▶ **WHAT THE TASK REQUIRES**: When the data below is printed, every line must match exactly and the images must be absent.

▶ **RECORDS FOR PROCESSING**:
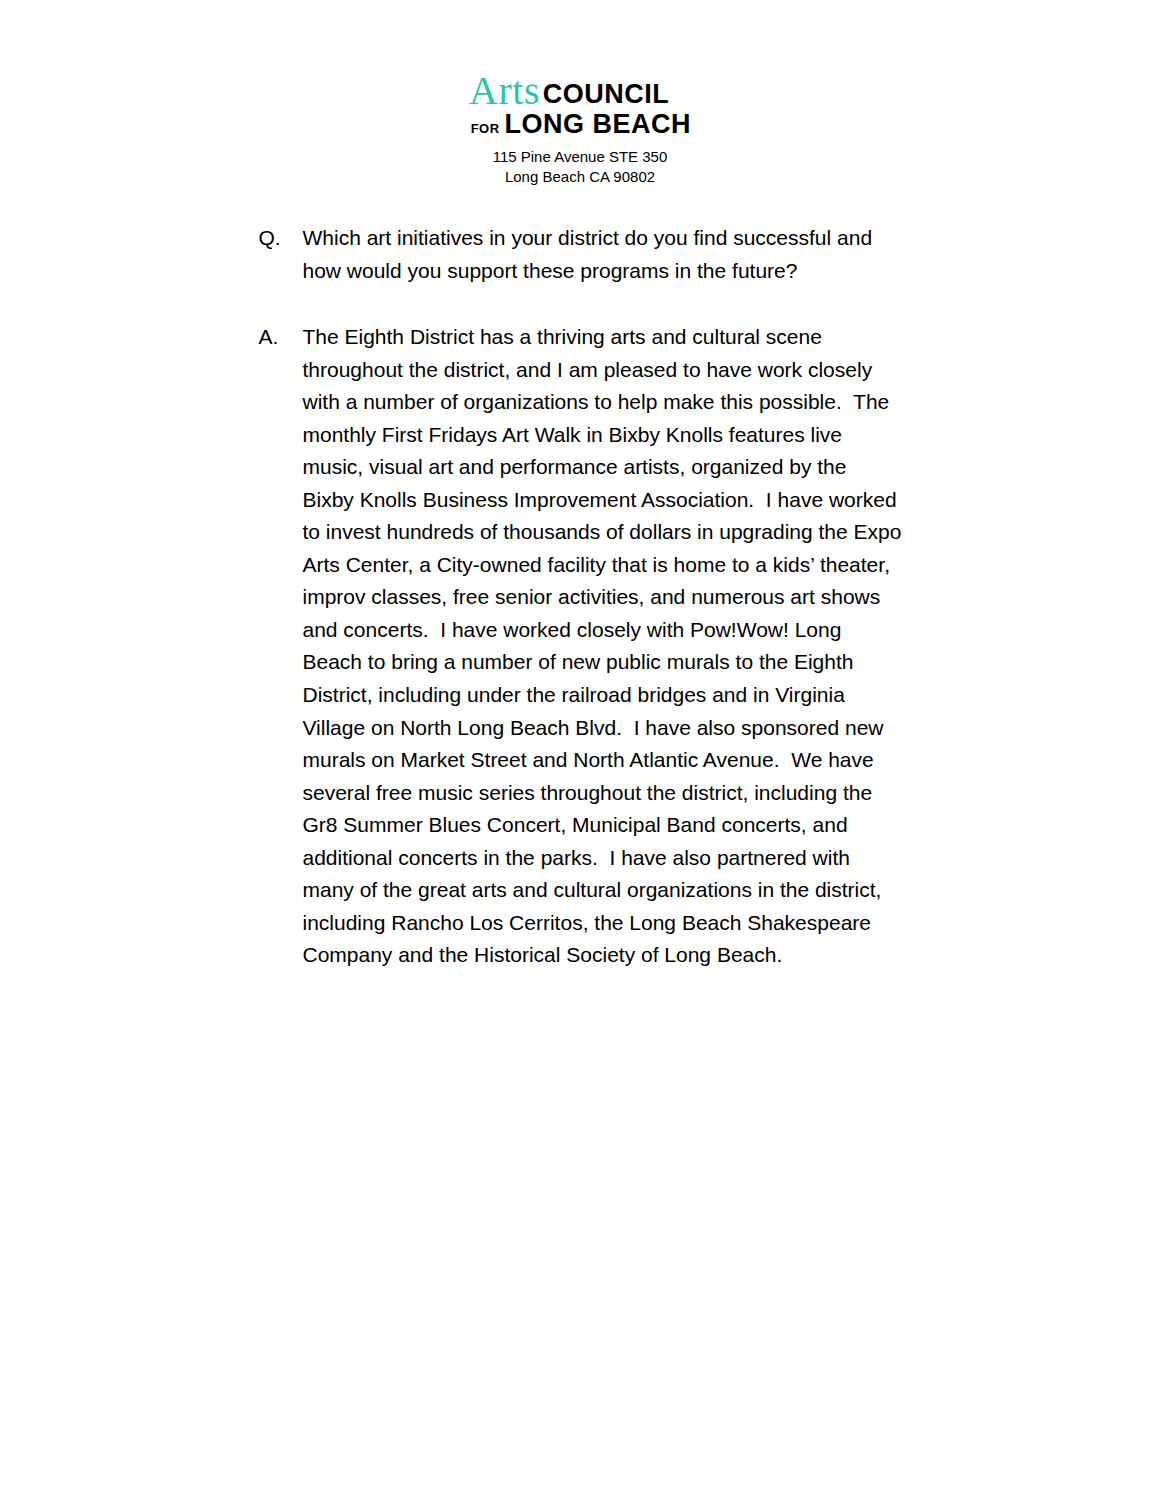Arts COUNCIL
FOR LONG BEACH
115 Pine Avenue STE 350
Long Beach CA 90802
Q.
Which art initiatives in your district do you find successful and how would you support these programs in the future?
A.
The Eighth District has a thriving arts and cultural scene throughout the district, and I am pleased to have work closely with a number of organizations to help make this possible. The monthly First Fridays Art Walk in Bixby Knolls features live music, visual art and performance artists, organized by the Bixby Knolls Business Improvement Association. I have worked to invest hundreds of thousands of dollars in upgrading the Expo Arts Center, a City-owned facility that is home to a kids’ theater, improv classes, free senior activities, and numerous art shows and concerts. I have worked closely with Pow!Wow! Long Beach to bring a number of new public murals to the Eighth District, including under the railroad bridges and in Virginia Village on North Long Beach Blvd. I have also sponsored new murals on Market Street and North Atlantic Avenue. We have several free music series throughout the district, including the Gr8 Summer Blues Concert, Municipal Band concerts, and additional concerts in the parks. I have also partnered with many of the great arts and cultural organizations in the district, including Rancho Los Cerritos, the Long Beach Shakespeare Company and the Historical Society of Long Beach.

▶ **ANSWER AREA**:
Arts COUNCIL
FOR LONG BEACH
115 Pine Avenue STE 350
Long Beach CA 90802
Q.
Which art initiatives in your district do you find successful and how would you support these programs in the future?
A.
The Eighth District has a thriving arts and cultural scene throughout the district, and I am pleased to have work closely with a number of organizations to help make this possible. The monthly First Fridays Art Walk in Bixby Knolls features live music, visual art and performance artists, organized by the Bixby Knolls Business Improvement Association. I have worked to invest hundreds of thousands of dollars in upgrading the Expo Arts Center, a City-owned facility that is home to a kids’ theater, improv classes, free senior activities, and numerous art shows and concerts. I have worked closely with Pow!Wow! Long Beach to bring a number of new public murals to the Eighth District, including under the railroad bridges and in Virginia Village on North Long Beach Blvd. I have also sponsored new murals on Market Street and North Atlantic Avenue. We have several free music series throughout the district, including the Gr8 Summer Blues Concert, Municipal Band concerts, and additional concerts in the parks. I have also partnered with many of the great arts and cultural organizations in the district, including Rancho Los Cerritos, the Long Beach Shakespeare Company and the Historical Society of Long Beach.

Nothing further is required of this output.